It takes a gifted artist to become a great teacher and those who dare to teach never cease to learn.

Monday, May 15, 2017

2017 Arts and Archives: Final days




On Saturday morning we visited the Berlin Museum of Medicinal History at the Charite. At the end of the 19th century, Rudolf Virchow created one of the largest collections of pathological-anatomical specimens. He wanted to provide specimens of healthy and diseased organs to improve the education among physicians, students and even the public for every known illness, and to also show what was under the human skin.  The museum opened in 1899 and included about 35000 specimens. A great number of collections were lost during WW II, only some 1800 specimens survived without greater damage. In 1998 the Museum at Charite was reopened to the public. The former Rudolf Virchow Lecture Hall was also destroyed at the very end of the war, the ruins were preserved and now form a unique atmosphere for scientific gatherings and other events. 
In this unique museum we could view not only 300 years of medicinal history starting from the time when the Charite was established as a plague hospital (around 1700), but also patient treatment history. With the help of our excellent guide (a medicine historian) we were able to view the 750 piece specimen collection and documentation of the founder's views of health, illness and the course of diseases. This was very interesting and educational - no photos could be taken.

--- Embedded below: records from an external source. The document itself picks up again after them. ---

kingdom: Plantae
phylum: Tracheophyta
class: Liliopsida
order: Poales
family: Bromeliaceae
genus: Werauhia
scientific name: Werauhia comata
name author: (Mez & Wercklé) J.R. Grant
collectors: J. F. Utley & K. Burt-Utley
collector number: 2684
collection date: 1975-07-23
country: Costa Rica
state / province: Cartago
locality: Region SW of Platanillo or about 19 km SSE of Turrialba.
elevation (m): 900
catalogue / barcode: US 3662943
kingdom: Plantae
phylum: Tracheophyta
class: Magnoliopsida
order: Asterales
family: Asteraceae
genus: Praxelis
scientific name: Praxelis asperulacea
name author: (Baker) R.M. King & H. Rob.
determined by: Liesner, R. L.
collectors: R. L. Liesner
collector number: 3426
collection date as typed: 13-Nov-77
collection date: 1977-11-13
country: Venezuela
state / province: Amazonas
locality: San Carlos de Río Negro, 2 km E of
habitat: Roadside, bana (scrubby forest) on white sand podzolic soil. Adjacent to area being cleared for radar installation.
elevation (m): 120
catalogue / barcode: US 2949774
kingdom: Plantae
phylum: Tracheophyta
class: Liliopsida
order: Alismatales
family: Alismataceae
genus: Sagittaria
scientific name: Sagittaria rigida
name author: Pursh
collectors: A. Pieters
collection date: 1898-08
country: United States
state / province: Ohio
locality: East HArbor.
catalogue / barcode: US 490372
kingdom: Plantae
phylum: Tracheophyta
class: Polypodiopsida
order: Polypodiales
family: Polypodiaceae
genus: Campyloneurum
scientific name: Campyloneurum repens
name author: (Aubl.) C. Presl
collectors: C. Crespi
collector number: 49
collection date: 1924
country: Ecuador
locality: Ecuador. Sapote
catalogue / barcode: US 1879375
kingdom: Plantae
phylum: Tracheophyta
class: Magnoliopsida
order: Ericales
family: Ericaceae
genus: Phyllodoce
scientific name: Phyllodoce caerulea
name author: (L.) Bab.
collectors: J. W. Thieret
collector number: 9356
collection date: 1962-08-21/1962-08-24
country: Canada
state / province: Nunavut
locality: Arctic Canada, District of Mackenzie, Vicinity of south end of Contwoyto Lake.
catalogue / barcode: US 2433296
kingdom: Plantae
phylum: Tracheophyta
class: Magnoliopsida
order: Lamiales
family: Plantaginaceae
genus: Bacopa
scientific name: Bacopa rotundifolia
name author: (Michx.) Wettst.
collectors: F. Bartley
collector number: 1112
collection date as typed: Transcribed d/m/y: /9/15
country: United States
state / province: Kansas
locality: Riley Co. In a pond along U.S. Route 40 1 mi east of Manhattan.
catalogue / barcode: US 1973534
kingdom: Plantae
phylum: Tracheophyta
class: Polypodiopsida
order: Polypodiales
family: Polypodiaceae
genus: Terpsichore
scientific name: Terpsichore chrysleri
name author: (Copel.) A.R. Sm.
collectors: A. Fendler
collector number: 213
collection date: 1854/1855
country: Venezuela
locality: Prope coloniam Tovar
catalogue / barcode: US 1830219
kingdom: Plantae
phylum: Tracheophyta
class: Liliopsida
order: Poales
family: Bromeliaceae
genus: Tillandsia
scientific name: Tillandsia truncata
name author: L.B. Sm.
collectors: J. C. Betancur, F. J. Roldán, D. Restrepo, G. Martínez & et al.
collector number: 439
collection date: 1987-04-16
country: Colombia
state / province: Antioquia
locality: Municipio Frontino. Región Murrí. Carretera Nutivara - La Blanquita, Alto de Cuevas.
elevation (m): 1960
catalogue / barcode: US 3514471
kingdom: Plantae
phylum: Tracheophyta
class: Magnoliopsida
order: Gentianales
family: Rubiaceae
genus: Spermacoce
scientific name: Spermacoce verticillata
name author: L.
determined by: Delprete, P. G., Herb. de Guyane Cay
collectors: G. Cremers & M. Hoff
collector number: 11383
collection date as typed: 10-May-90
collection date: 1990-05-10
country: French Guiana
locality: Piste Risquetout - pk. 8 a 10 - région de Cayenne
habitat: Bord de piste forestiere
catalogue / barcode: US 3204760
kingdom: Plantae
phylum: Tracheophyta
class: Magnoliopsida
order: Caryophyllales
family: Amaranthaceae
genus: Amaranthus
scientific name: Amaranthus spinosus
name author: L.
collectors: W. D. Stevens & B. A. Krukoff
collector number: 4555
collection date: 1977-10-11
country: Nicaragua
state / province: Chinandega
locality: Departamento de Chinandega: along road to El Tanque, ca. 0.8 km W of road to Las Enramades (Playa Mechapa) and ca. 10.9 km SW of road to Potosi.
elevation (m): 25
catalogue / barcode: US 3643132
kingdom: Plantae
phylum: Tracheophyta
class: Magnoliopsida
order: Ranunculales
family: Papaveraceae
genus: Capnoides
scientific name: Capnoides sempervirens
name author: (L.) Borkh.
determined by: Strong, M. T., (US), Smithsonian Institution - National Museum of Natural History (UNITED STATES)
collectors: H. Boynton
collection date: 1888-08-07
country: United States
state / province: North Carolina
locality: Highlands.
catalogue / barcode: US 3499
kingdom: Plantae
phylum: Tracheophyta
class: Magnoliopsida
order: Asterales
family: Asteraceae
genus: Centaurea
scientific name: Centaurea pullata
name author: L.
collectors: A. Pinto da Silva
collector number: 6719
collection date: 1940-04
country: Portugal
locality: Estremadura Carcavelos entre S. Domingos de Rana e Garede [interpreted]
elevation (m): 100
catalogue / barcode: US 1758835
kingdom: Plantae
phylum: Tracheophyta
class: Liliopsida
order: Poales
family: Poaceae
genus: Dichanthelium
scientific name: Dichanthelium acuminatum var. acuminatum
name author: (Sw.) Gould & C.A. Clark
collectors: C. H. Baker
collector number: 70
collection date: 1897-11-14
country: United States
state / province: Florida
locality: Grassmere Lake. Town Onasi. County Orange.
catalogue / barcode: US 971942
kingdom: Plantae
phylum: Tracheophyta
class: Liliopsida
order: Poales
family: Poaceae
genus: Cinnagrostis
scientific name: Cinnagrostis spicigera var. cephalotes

On Saturday evening we had an exceptional opportunity to enjoy a sold-out concert with the Berlin Philharmonic Orchestra with the guest conductor Mariss Jansons (chief conductor of Royal Concertgebow in Amsterdam).  It was an unforgettable experience be among the 2440 others and listen to Sibelius, von Weber and Mahler with one of the world's greatest orchestras (ranked as #2 after the Royal Concertgebow in Amsterdam). The concert building by Hans Scharoun was inaugurated in 1963 and still is one of the most impressive and significant spatial creations of the 20th century in the whole world. 

  
Entombment of Mary by Giotto di Bondone, 1310. This painting is Giotto's finest demonstration of his skills and deep philosophical understanding of religious events. Giotto was also one of the first  artists to implement perspective.

On Sunday, many of us returned to the Kupferstichkabinett and revisited the Maria Sibylla Merian-exhibit and also the Gemäldegallerie with its extensive Paintings from the 13th to 18th century.
Before it was time to say good bye to Berlin we made sure to visit the Jewish Museum with the Daniel Libeskind building.

“Voided Void,” or Holocaust Tower is a part of the Libeskind building at the Jewish museum in Berlin.  Daylight penetrates the tower only through a narrow slit in the unheated concrete silo and any exterior sounds are heavily muffled by the walls. 

This was the end of our 2017 Arts and Archives Tour, another inspirational and successful trip. We were fascinated with the science history in both Copenhagen and Berlin, and also the current architecture, infrastructural efficiency, friendliness, the very moving WW II legacy, and so on.
Next year we'll return to Europe, to the south of Spain (Grenada and Seville) and Amsterdam.